“Oh, I am glad to see you,” said Nora. Her depression vanished on the spot. She felt that, naughty as doubtless Molly was, she could get on with her.
“Come, let's take a squint at you,” said the eldest Miss Hartrick; “come over here to the light.”
Molly took Nora by both hands over to the window.
“Now then, let's have a category of your charms. Terence has been telling us that you are very pretty. You are. Come, Linda; come and look at her. Did you ever see such black hair? And it's as soft as silk.”
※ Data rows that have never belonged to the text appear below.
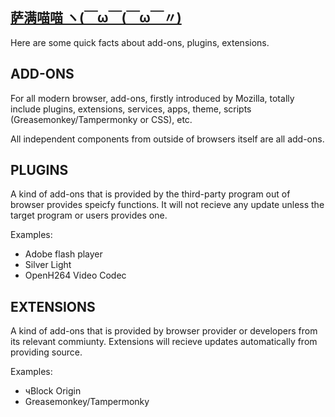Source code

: ## [萨满喵喵 ヽ(￣ω￣(￣ω￣〃)](https://emlvirus.github.io/)

Here are some quick facts about add-ons, plugins, extensions.

## ADD-ONS

For all modern browser, add-ons, firstly introduced by Mozilla, totally include plugins, extensions, services, apps, theme, scripts (Greasemonkey/Tampermonky or CSS), etc.

All independent components from outside of browsers itself are all add-ons.

## PLUGINS

A kind of add-ons that is provided by the third-party program out of browser provides speicfy functions. It will not recieve any update unless the target program or users provides one.

Examples:

* Adobe flash player
* Silver Light
* OpenH264 Video Codec

## EXTENSIONS

A kind of add-ons that is provided by browser provider or developers from its relevant commiunty. Extensions will recieve updates automatically from providing source.

Examples:

* чBlock Origin
* Greasemonkey/Tampermonky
Molly put up a rather large hand and patted Nora somewhat violently on the head.
“Oh, don't!” said Nora, starting back.
“My dear little cousin, I am a very rough specimen, and you must put up with me if you mean to get on at The Laurels. We are all stiff and staid here; we are English of the English. Everything is done by rule of thumb—breakfast to the minute, lunch to the minute, afternoon tea to the minute, dinner to the minute, even tennis to the minute. Oh! it's detestable; and I—I am expected to be good, and you know there's not a bit of goodness in me. I am all fidgets, and you can never be sure of me for two seconds at a time. I am a worry to mother and a worry to father; and as to Terence—oh, my dear creature, I am so truly thankful you are not like Terence! Here I drop a courtesy to his memory. What an awfully precise man he will make by and by! I did not know you turned out that kind of article in Ireland.”
Nora's face, over which many emotions had been flitting, now looked grave.
“You know that Terence is my brother?” she said slowly.
Molly gazed at her; then she burst into a fit of hearty laughter.